Ferro, mel, arroz, feijão e cogumelos ganham novos significados na exposição “A ponta da língua”, da artista visual paulistana Valentina Tedeschi. A mostra entra em cartaz na Casa Fiat de Cultura nesta terça-feira, 28 de julho, e segue até 13 de setembro, com entrada gratuita.
Selecionado pelo 9º Programa de Seleção da Piccola Galleria, o projeto reúne quatro esculturas e uma pintura sobre ferro. As obras, por sua vez, exploram as relações entre gastronomia, corpo, natureza, memória e passagem do tempo.
A pesquisa da artista surgiu de uma herança familiar ligada à alimentação. Avós, pais e outros familiares trabalharam com gastronomia, fazendo da cozinha um espaço de convivência e transmissão de saberes.

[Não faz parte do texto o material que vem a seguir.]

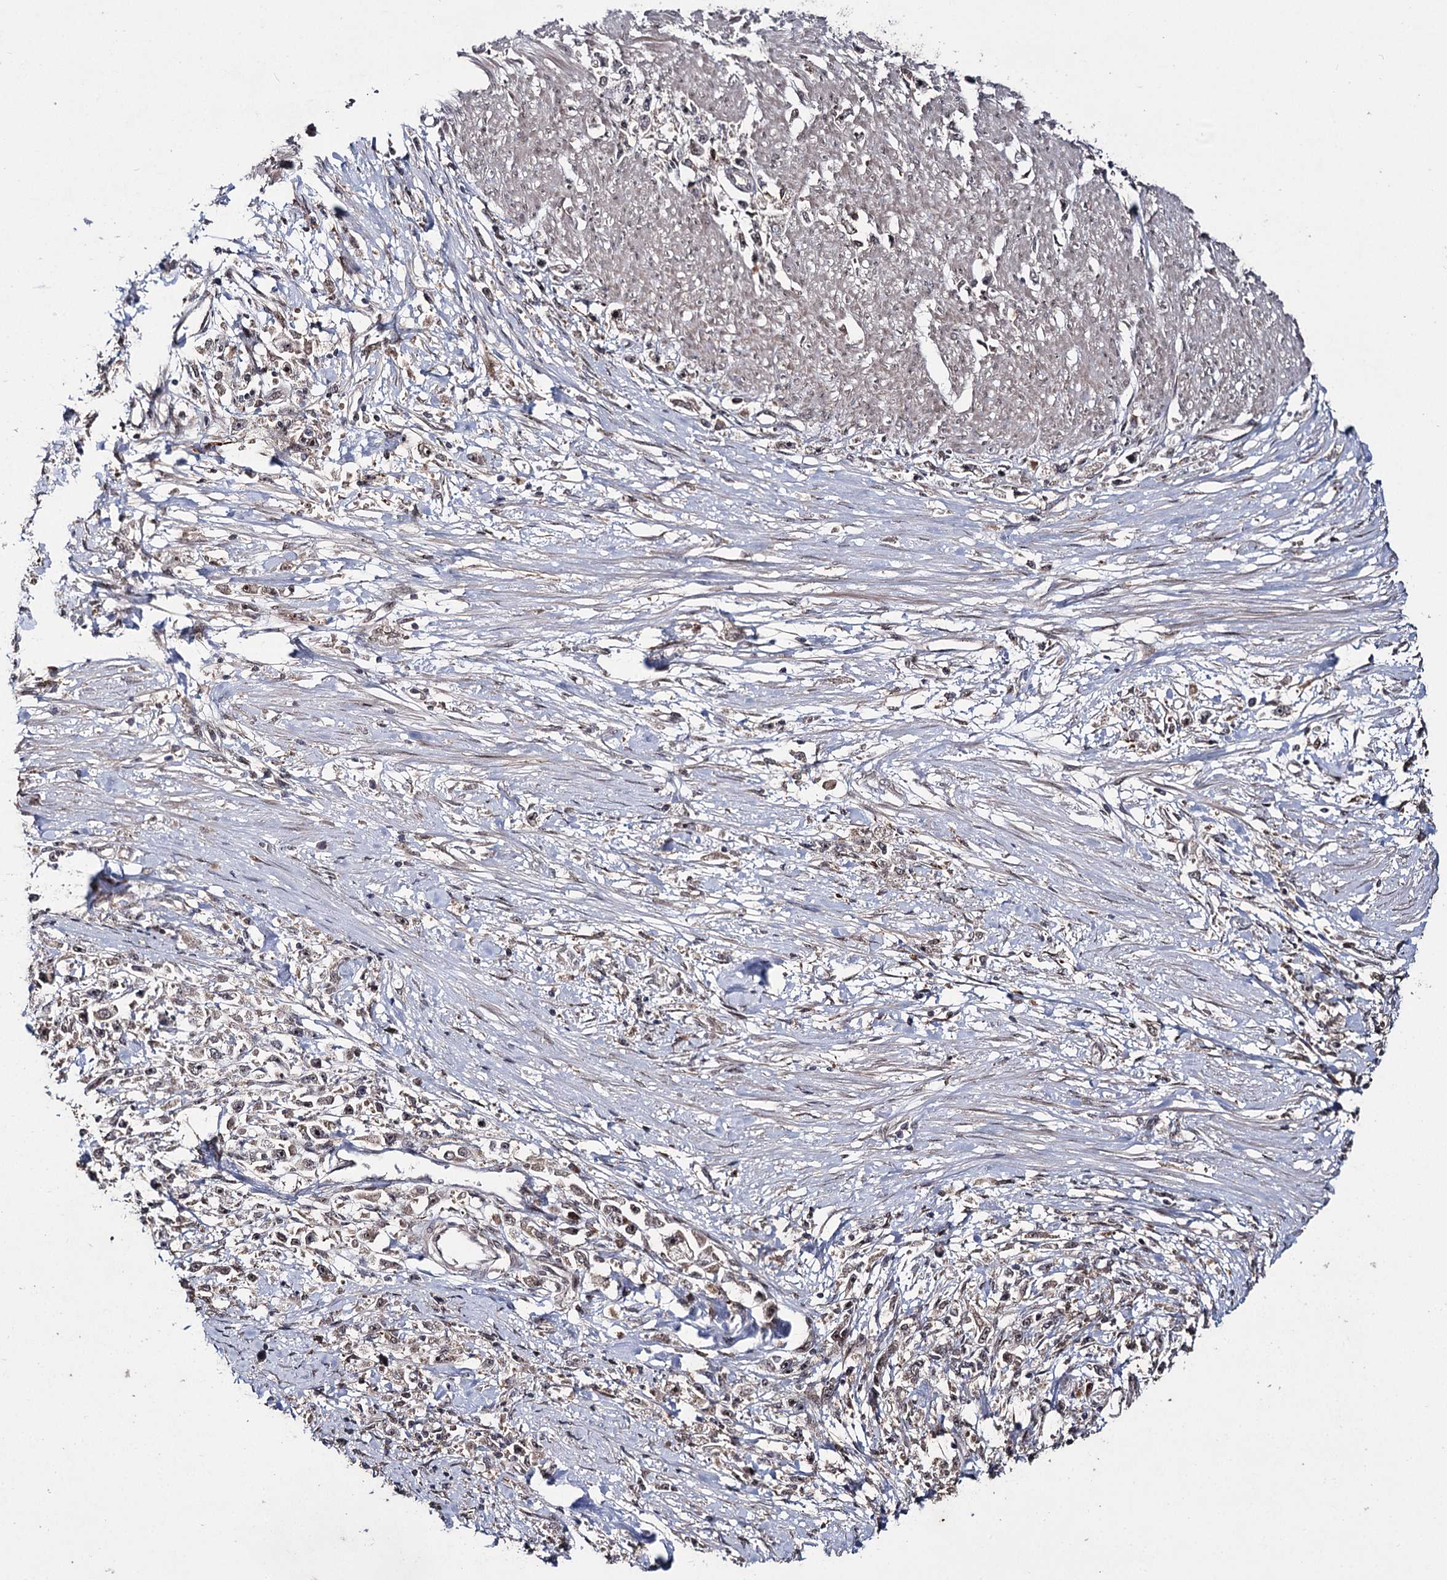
{"staining": {"intensity": "weak", "quantity": ">75%", "location": "nuclear"}, "tissue": "stomach cancer", "cell_type": "Tumor cells", "image_type": "cancer", "snomed": [{"axis": "morphology", "description": "Adenocarcinoma, NOS"}, {"axis": "topography", "description": "Stomach"}], "caption": "Immunohistochemical staining of adenocarcinoma (stomach) reveals low levels of weak nuclear protein staining in about >75% of tumor cells.", "gene": "MKNK2", "patient": {"sex": "female", "age": 59}}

Depois de concluir a graduação em Artes Visuais, Valentina viveu e trabalhou em um restaurante na Itália. Nesse período, reconheceu na alimentação o eixo de sua investigação artística. Assim, ingredientes, utensílios e materiais cotidianos passaram a revelar processos de transformação, permanência e deterioração.
O ferro ocupa uma posição central na mostra. Associado às panelas e aos utensílios de cozinha, o material aparece em sua condição bruta. A artista não esconde a ferrugem. Pelo contrário, incorpora a oxidação à construção das imagens e das superfícies.
“A comida sempre esteve presente na minha vida como parte da história da minha família e do trabalho desenvolvido por diferentes gerações. Depois da faculdade, percebi que esse universo também era o lugar da minha pesquisa. Trabalho com materiais que carregam o tempo em sua superfície, como o ferro e o mel, porque me interessa pensar como eles preservam histórias, transformam-se e continuam produzindo significados”, destaca Valentina Tedeschi.
Obras mudam durante o período da exposição
Nas esculturas “Escorpião-amarelo” e “Artrópode”, o mel assume formas inspiradas em animais ligados às cadeias ecológicas da alimentação. Durante a mostra, o material escurece naturalmente. Dessa maneira, a transformação torna visível a ação do tempo sobre a obra.
Em “Espetinho”, um cogumelo metálico é atravessado por um espeto. A composição aproxima o alimento em seu estado natural das mudanças provocadas pelo preparo culinário.
Já em “Arroz com feijão”, a artista registra as silhuetas dos alimentos sobre uma placa de ferro oxidada. A obra se inspira no Banco Global de Sementes de Svalbard, na Noruega, onde variedades agrícolas são preservadas para as futuras gerações.
O título “A ponta da língua” faz referência ao antigo mapa que atribuía à extremidade da língua a percepção do sabor doce. Embora a teoria tenha sido superada pela ciência, ela permanece no imaginário cultural e conduz reflexões sobre paladar e memória.
Na abertura, Valentina Tedeschi participa de um bate-papo com o público. A conversa será no dia 28 de julho, às 19h, e as inscrições gratuitas estão disponíveis pelo Sympla.
Serviço
Exposição “A ponta da língua”, de Valentina Tedeschi, na Casa Fiat de Cultura
Período expositivo: 28 de julho a 13 de setembro de 2026
Visitação presencial: terça-feira a sexta-feira das 10h às 21h; sábados, domingos e feriados, das 10h às 18h (exceto segundas-feiras)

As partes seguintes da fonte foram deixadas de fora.